The statute of limitations for claims brought pursuant to the NYSHRL and NYCHRL is three years. Murphy v. Amer. Home Prod. Corp., 58 N.Y.2d 293, 307 (1983); N.Y. C.P.L.R. § 214(2). The continuing violation doctrine of Morgan applies to claims brought under the NYSHRL and NYCHRL. See Cruz v. Coach Stores. Inc., 202 F.3d 560, 565 n.l (2d Cir. 2000) (citing Leopold v. Baccarat, Inc., 174 F.3d 261, 264 n.1 (2d Cir. 1999) (NYSHRL); Landwehr v. Grey Adver. Inc., 622 N.Y.2d 17, 18 (N.Y. App. Div. 1995) (NYCHRL)); see also Fleming v. Verizon New York, Inc., 419 F. Supp. 2d 455, 465 (S.D.N.Y. 2005). The substantive standard for a prima facie hostile work environment claim pursuant to the NYSHRL is identical to that under Title VII, Schiano v. Quality Payroll Sys., Inc., 445 F.3d 597, 609 (2d Cir. 2006), while the NYCHRL standard for such a claim is less demanding. Williams v. New York City Hous. Auth., 61 A.D.3d 62, 66-67 (2009) ("[I]t is clear that interpretations of State or federal provisions worded similarly to [NYCHRL] provisions may be used as aids in interpretation only to the extent that the counterpart provisions arc viewed as a floor below which the [NYCHRL] cannot fall, rather than a ceiling above which the local law cannot rise.").

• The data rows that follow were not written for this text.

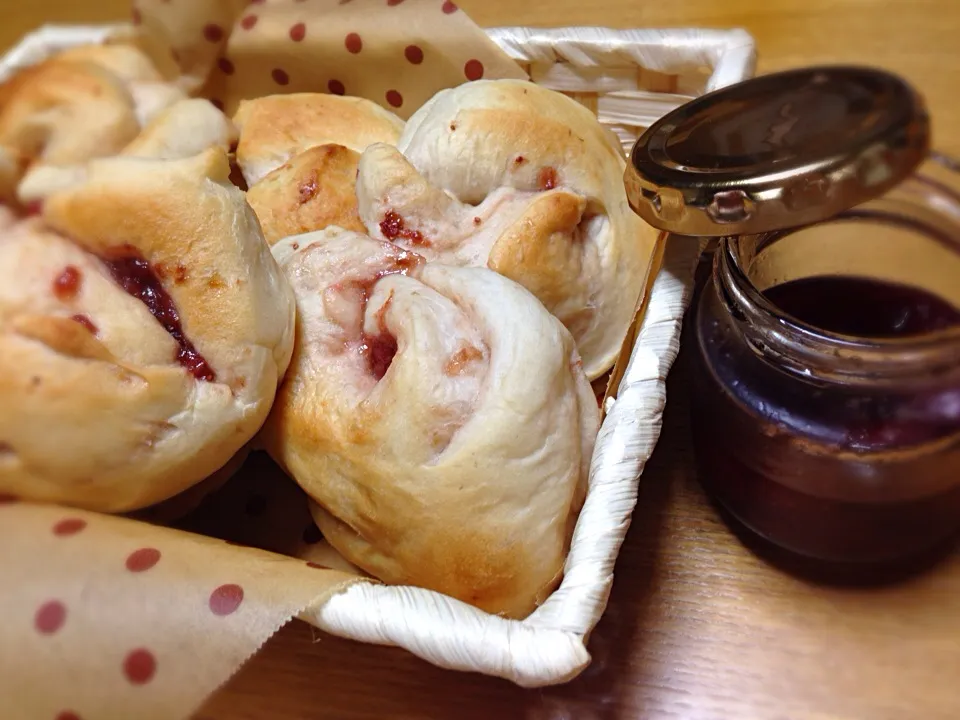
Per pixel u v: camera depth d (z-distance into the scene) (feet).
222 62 0.97
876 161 0.49
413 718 0.62
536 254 0.69
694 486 0.72
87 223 0.58
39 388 0.55
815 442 0.57
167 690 0.51
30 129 0.78
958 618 0.62
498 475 0.57
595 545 0.53
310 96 0.88
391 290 0.63
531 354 0.59
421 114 0.80
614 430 0.58
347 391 0.62
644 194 0.60
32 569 0.54
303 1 0.94
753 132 0.58
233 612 0.51
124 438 0.57
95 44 0.94
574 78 0.89
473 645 0.49
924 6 1.05
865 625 0.63
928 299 0.64
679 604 0.65
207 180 0.60
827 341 0.54
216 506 0.73
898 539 0.61
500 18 1.20
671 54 0.82
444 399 0.58
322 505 0.64
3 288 0.56
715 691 0.61
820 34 1.06
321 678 0.64
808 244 0.71
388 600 0.51
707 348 0.65
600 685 0.62
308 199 0.76
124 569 0.53
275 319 0.62
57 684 0.51
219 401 0.59
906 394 0.56
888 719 0.59
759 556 0.67
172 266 0.59
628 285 0.75
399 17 0.88
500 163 0.73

The City argues that, because Plaintiff tiled suit on August 1, 2007, any of Plaintiff's claims brought under the NYSHRL and NYCHRL which accrued prior to August 1, 2004, must be dismissed as barred by the applicable statute of limitations. For substantially the reasons explained in connection with the timeliness of Plaintiff's Title VII claim, the Court concludes that Plaintiff's pre-August 2004 claims based on incidents that are alleged to have been part of the hostile work environment arising from sexual pressure from Sanchez are timely. The City's motion for summary judgment dismissing any NYSHRL and NYCHRL claims based on Sanchez's actions prior to August 1, 2004 is therefore denied.

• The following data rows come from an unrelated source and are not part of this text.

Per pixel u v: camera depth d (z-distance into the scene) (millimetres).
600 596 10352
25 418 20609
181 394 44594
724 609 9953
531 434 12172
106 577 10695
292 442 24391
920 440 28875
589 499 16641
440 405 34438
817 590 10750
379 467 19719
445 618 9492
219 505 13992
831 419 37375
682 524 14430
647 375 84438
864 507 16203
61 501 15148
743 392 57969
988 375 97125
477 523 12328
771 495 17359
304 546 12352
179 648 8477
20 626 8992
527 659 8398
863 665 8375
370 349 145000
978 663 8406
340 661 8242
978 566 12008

New York General Municipal Law § 50-e

To recover in tort against a New York municipality, a plaintiff must serve a Notice of Claim within 90 days of the accrual of the cause of action. N.Y. Gen. Municipal Law § 50-e. A notice of claim is a condition precedent to the commencement of a negligence action against the city. Glamm v City of Amsterdam, 67 A.D.2d 1056, 1057 (N.Y. App. Div. 1979), aff'd, 49 N.Y.2d 714 (N.Y. 1980). Federal courts entertaining state-law claims against a state's municipalities are obligated to apply that state's notice-of-claim provision. Felder v. Casey, 487 U.S. 131, 151 (1988).

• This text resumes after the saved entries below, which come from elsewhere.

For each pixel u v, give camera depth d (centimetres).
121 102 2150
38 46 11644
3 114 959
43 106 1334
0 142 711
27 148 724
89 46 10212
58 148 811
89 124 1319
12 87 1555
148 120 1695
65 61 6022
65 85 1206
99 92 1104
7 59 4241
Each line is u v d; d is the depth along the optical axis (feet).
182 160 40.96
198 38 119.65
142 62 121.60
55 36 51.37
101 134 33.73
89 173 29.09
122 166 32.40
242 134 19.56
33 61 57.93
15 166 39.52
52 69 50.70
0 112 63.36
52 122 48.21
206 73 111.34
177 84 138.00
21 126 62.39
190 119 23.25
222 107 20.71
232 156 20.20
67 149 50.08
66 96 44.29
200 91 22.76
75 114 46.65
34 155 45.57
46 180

The City asserts that the Notice of Claim filed by Plaintiff on February 21, 2007, is untimely as to Plaintiff's state law assault and battery claims which accrued prior to November 23, 2006. The City contends that, as a result, Plaintiff's assault and battery claim based on the September 1, 2006, criminal assault must be dismissed as untimely.

This claim accrued when Sanchez assaulted Plaintiff on September 1, 2006. Plaintiff's Notice of Claim was filed 173 days later, on February 21, 2007. Plaintiff's assault and battery cause of action based on events outside the 90-day window preceding February 21, 2007, is therefore barred by Municipal Law § 50-e, and the Court will grant the City's motion for summary judgment as to that claim.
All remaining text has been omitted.